**EXERCISE OBJECTIVE**
Pull out each line in the entries below that contains the word "Certification". Only count matches whose capital and lowercase letters are the same.

**PROVIDED MATERIAL**
_ _ _ _

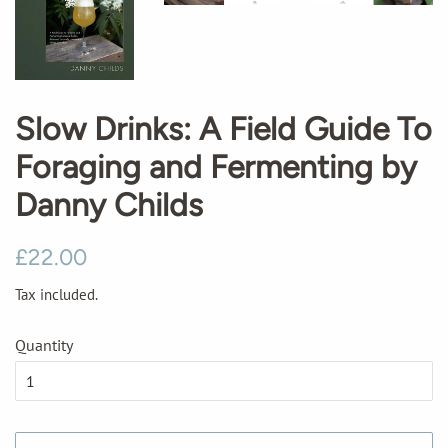
Slow Drinks: A Field Guide To
Foraging and Fermenting by
Danny Childs
Regular
Sale
£22.00
price
price
Tax included.
Quantity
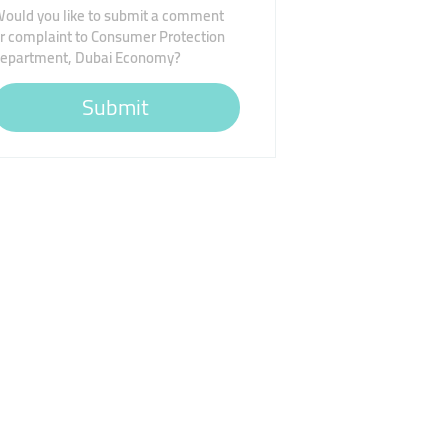
ould you like to submit a comment
r complaint to Consumer Protection
epartment, Dubai Economy?
Submit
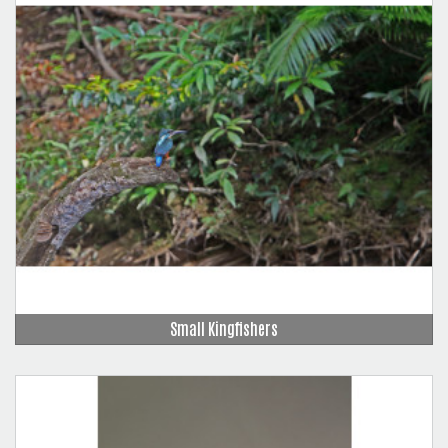
Small Kingfishers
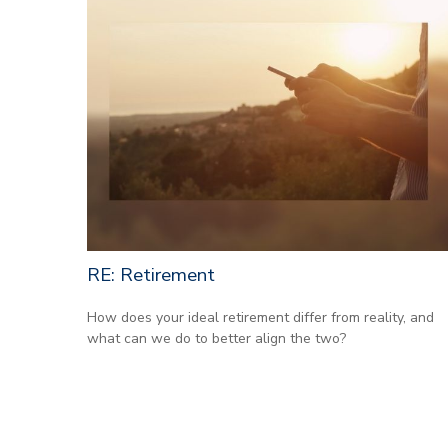
RE: Retirement
How does your ideal retirement differ from reality, and
what can we do to better align the two?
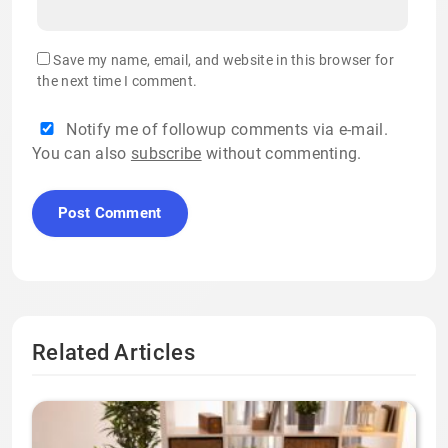
Save my name, email, and website in this browser for
the next time I comment.
Notify me of followup comments via e-mail.
You can also
subscribe
without commenting.
Related Articles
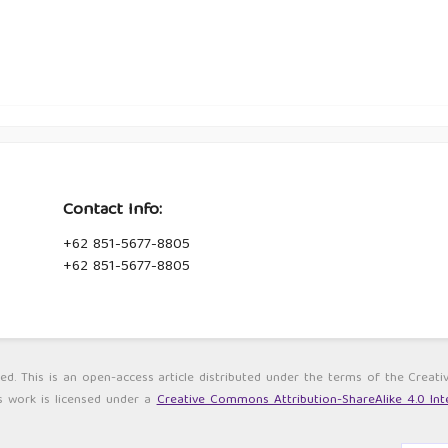
Contact Info:
+62 851-5677-8805
+62 851-5677-8805
ved. This is an open-access article distributed under the terms of the Cre
s work is licensed under a
Creative Commons Attribution-ShareAlike 4.0 Inte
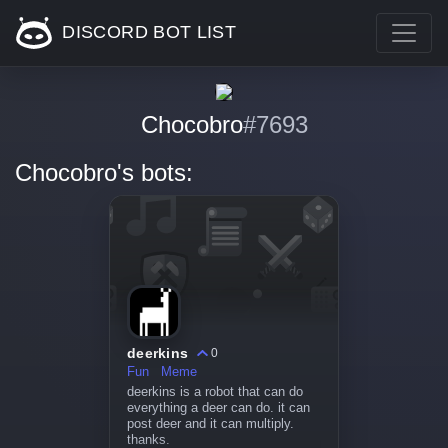
DISCORD BOT LIST
Chocobro
#7693
Chocobro's bots:
deerkins
0
Fun
Meme
deerkins is a robot that can do
everything a deer can do. it can
post deer and it can multiply.
thanks.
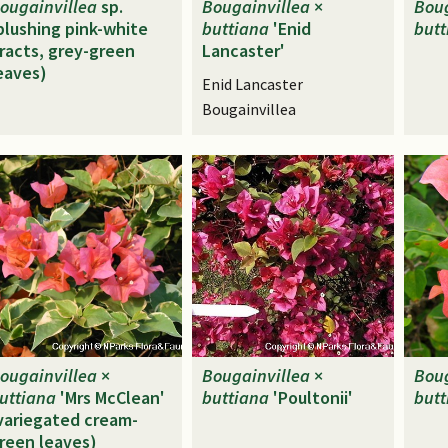
ougainvillea
sp.
Bougainvillea
×
Boug
blushing pink-white
buttiana
'Enid
butt
racts, grey-green
Lancaster'
eaves)
Enid Lancaster
Bougainvillea
ougainvillea
×
Bougainvillea
×
Boug
uttiana
'Mrs McClean'
buttiana
'Poultonii'
butt
variegated cream-
reen leaves)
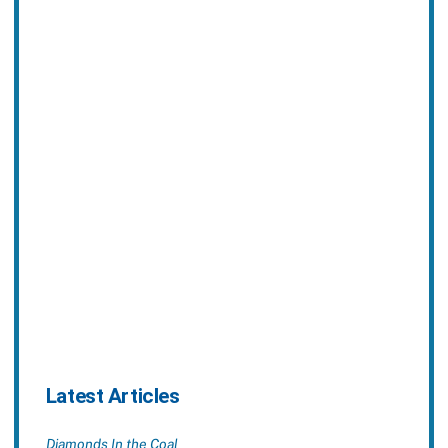
Latest Articles
Diamonds In the Coal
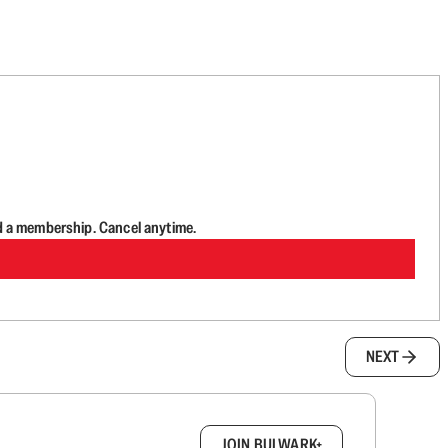
d a membership. Cancel anytime.
NEXT
box.
JOIN BULWARK+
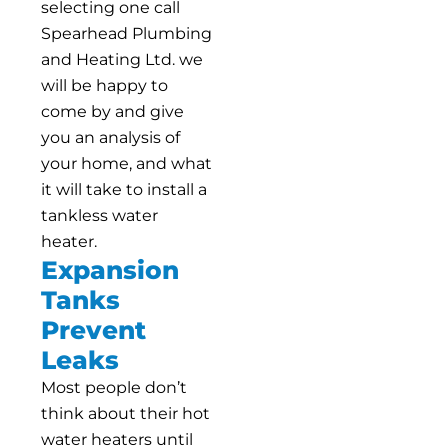
selecting one call
Spearhead Plumbing
and Heating Ltd. we
will be happy to
come by and give
you an analysis of
your home, and what
it will take to install a
tankless water
heater.
Expansion
Tanks
Prevent
Leaks
Most people don’t
think about their hot
water heaters until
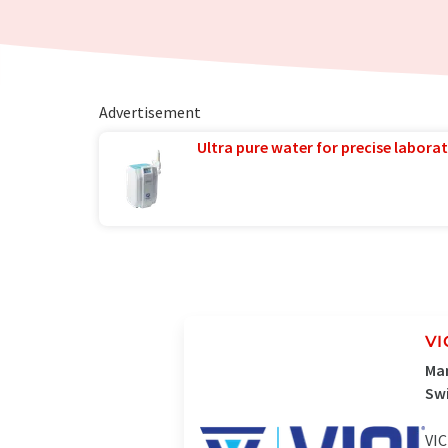
Advertisement
Ultra pure water for precise laborat
VI
Man
Sw
VIC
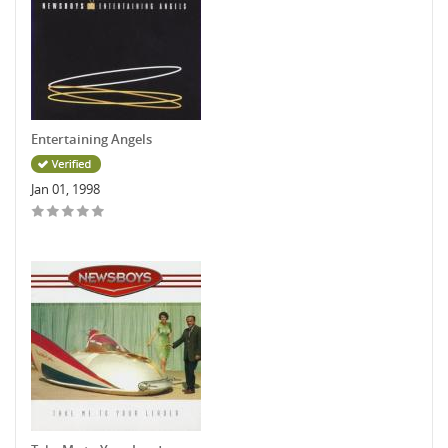
Entertaining Angels
Jan 01, 1998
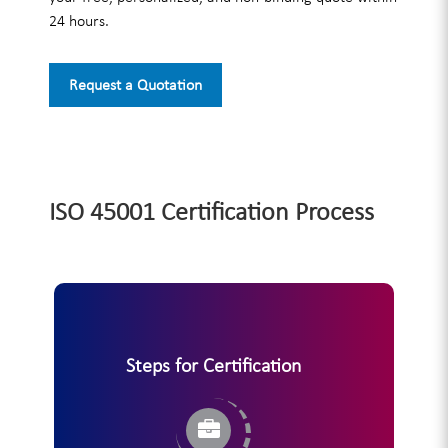
24 hours.
Request a Quotation
ISO 45001 Certification Process
Steps for Certification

_ _ _ _

**TASK RESPONSE**
ISO 45001 Certification Process
Steps for Certification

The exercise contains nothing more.